6. Learned counsel for the respondents, both the State of Rajasthan as also the complainant, have vehemently argued that the Court at Hisar had no territorial jurisdiction as the offence had been committed at Udaipur, and therefore, the judgment of acquittal delivered by the Hisar Court was void. The complaint ought to have been examined and investigated by Rajasthan Police, but owing to the interim order passed by this Court the investigation has not proceeded as such the petition deserves to be dismissed. We have also been taken through the relevant statutory provisions under the Cr.P.C. in particular Sections 300, 177, 461 and Article 22 of the Constitution of India by the counsel for the parties and further reliance has also been placed on the following judgements:
(i). Prem Chand Singh vs. State of UP3
(ii). T.T. Antony vs. State of Kerala & Ors.4
(iii). Y. Abraham Ajith & Ors. vs. Inspector of Police, Chennai & Anr.5 The first two have been relied upon by the counsel for the appellant and the third by the counsel for the respondents.

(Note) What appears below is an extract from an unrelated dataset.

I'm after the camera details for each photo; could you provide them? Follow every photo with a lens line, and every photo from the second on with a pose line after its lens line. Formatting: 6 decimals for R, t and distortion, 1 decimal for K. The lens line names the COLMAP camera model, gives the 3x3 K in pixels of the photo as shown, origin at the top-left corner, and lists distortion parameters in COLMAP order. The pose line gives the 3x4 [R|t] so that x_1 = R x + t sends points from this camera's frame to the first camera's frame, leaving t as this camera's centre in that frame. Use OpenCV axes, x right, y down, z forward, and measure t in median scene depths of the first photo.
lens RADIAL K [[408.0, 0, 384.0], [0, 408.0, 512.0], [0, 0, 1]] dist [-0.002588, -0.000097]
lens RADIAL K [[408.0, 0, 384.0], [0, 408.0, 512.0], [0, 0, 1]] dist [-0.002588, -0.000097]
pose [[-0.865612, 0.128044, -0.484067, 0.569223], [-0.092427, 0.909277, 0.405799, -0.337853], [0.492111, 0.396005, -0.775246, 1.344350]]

7. Without going into these statutory provisions and the case laws relied upon by the parties, we are convinced that the impugned proceedings are nothing but an abuse of the process of law. It is not denied by the respondent Nos. 2 and 3 that they did not lodge complaint at Hisar. They also did not file an application withdrawing their complaint on the ground that it was wrongly filed here or that the said complaint may be transferred to Udaipur for investigation as the offence was committed at (2020) 3 SCC 54 (2001) 6 SCC 181 (2004) 8 SCC 100 Udaipur. They allowed the investigating agency to continue to investigate in which their statements were also recorded. The respondent No.3 was a gazetted Police Officer at the relevant time and was also well aware of the laws, in particular the Cr.P.C. and the provisions thereto. Neither the complainant nor the victim entered the witness box before the Hisar Court allowing total wastage of the valuable time of the Court and the investigating agency. Merely because she was a Police Officer, she first managed to get an FIR lodged at Hisar through her father, and thereafter she moved to her hometown at Udaipur and got another complaint lodged by her father within a week.

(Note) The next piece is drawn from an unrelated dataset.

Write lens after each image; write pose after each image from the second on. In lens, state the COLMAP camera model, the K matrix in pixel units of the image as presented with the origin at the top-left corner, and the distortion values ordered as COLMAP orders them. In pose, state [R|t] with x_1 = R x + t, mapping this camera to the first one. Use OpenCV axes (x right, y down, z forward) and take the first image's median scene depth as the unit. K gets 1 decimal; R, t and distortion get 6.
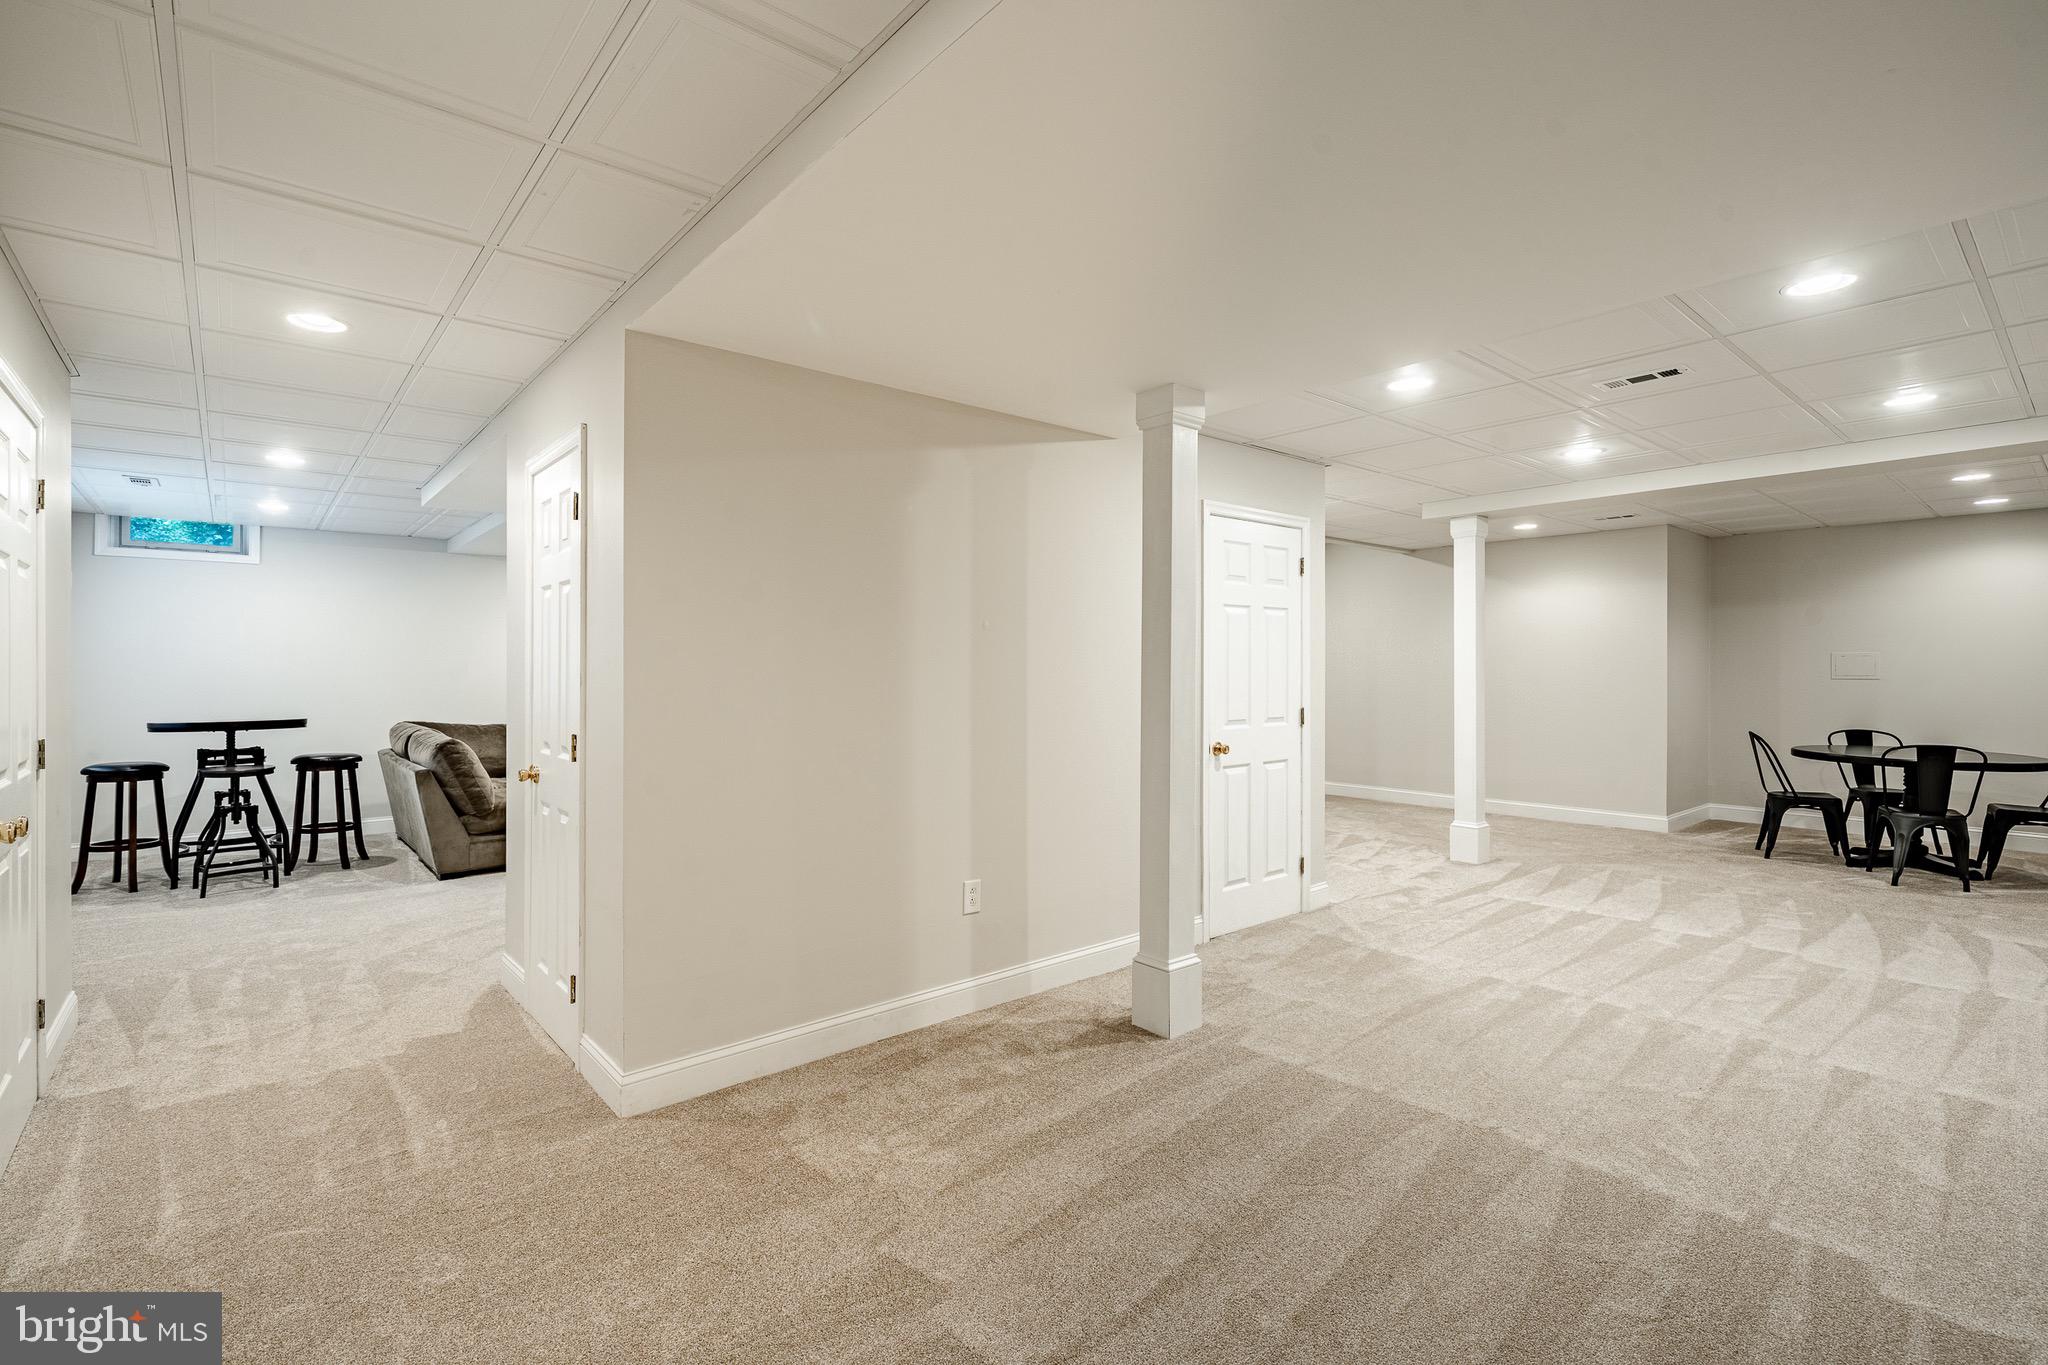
lens RADIAL K [[940.5, 0, 1013.9], [0, 940.5, 664.3], [0, 0, 1]] dist [0.000149, 0.000029]
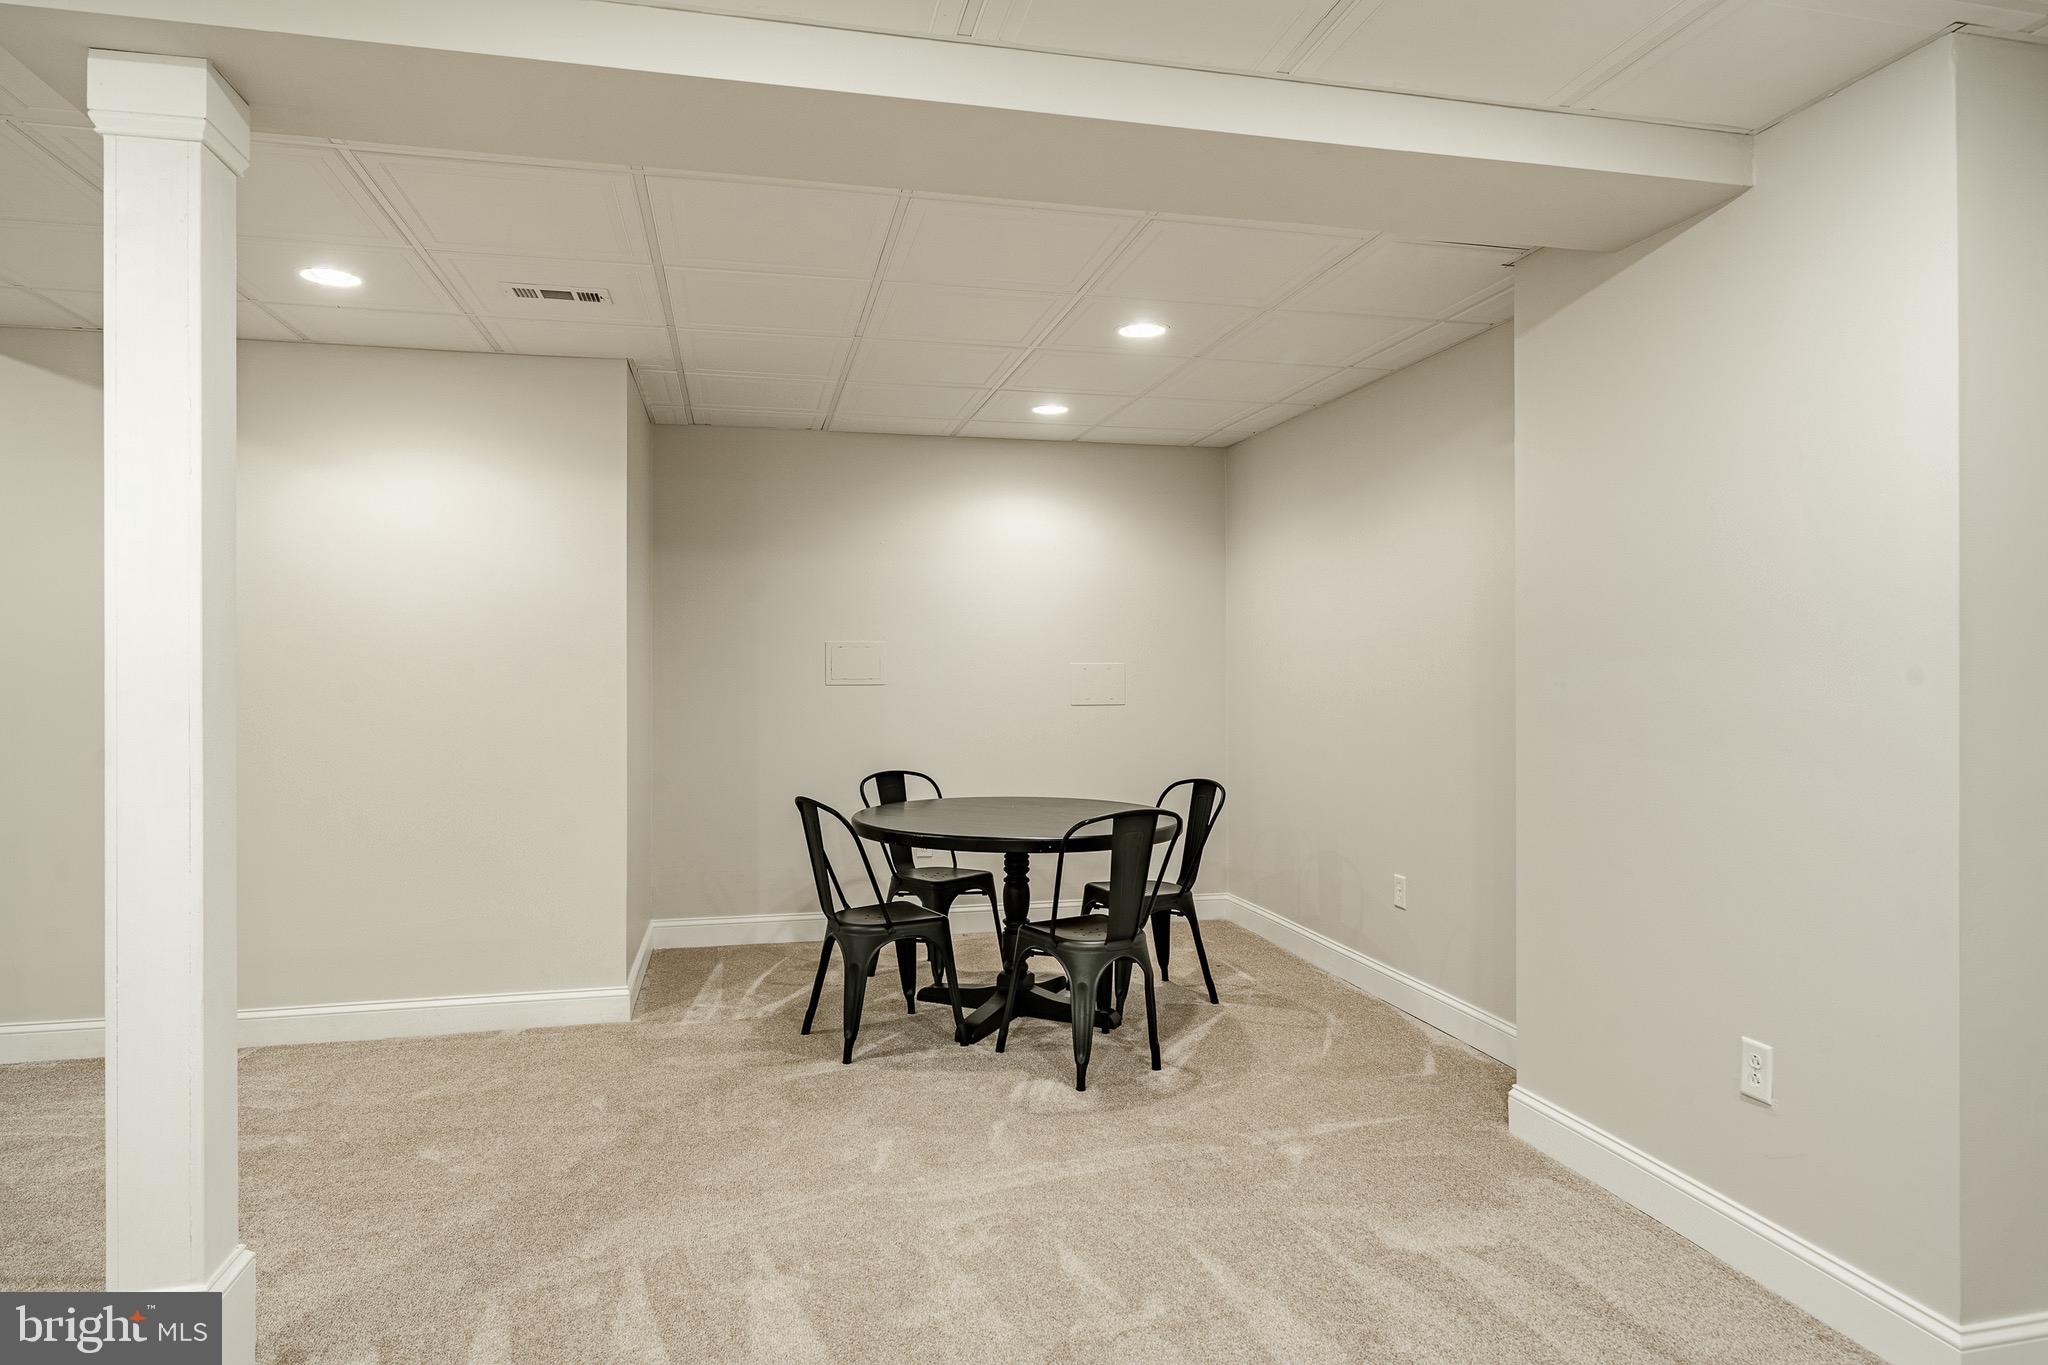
lens RADIAL K [[1175.0, 0, 1024.0], [0, 1175.0, 682.5], [0, 0, 1]] dist [-0.001838, 0.000087]
pose [[0.450907, 0.000650, 0.892571, 0.310030], [-0.003170, 0.999995, 0.000873, 0.013126], [-0.892565, -0.003223, 0.450906, 0.663662]]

9. It is also not in dispute that in the complaint lodged at Udaipur, the allegations were the same as in the complaint at Hisar and additionally it was stated in the complaint at Udaipur that the complainant had earlier lodged a complaint at Hisar. Thus, the investigating agency at Udaipur was well aware of the complaint on similar allegations being lodged at Hisar. The High Court again fell in error in observing that the Rajasthan Police was not aware about the earlier proceedings initiated at Hisar. The High Court and the Rajasthan Police were expected to at least read the complaint carefully.
10. Thus, on both the counts, we find that the High Court fell in error in dismissing the petition of the appellant.
11. In the facts and circumstances as recorded above, we are of the view that respondent Nos. 2 and 3 had been misusing their official position by lodging complaints one after the other. Further, their conduct of neither appearing before the Trial Court at Hisar nor withdrawing their complaint at Hisar, would show that their only intention was to harass the appellant by first making him face a trial at Hisar and then again at Udaipur. It would also be relevant to note that the appellant had been arrested and thereafter granted bail. And now before this Court, the respondent Nos. 2 and 3 have been vehemently opposing the quashing of the FIR at Udaipur. We may also note that in the complaint made at Hisar, there are allegations to the effect that when respondent No.2 visited the appellant at Hisar, he had made a demand of Rs. 50,00,000/- and also an Innova Car. Thus, the argument that no offence was committed in Hisar but only at Udaipur was also not correct. We thus deprecate this practice of state machinery being misused for ulterior motives and for causing harassment to the other side, we are thus inclined to impose cost on the respondent No.2 in order to compensate the appellant.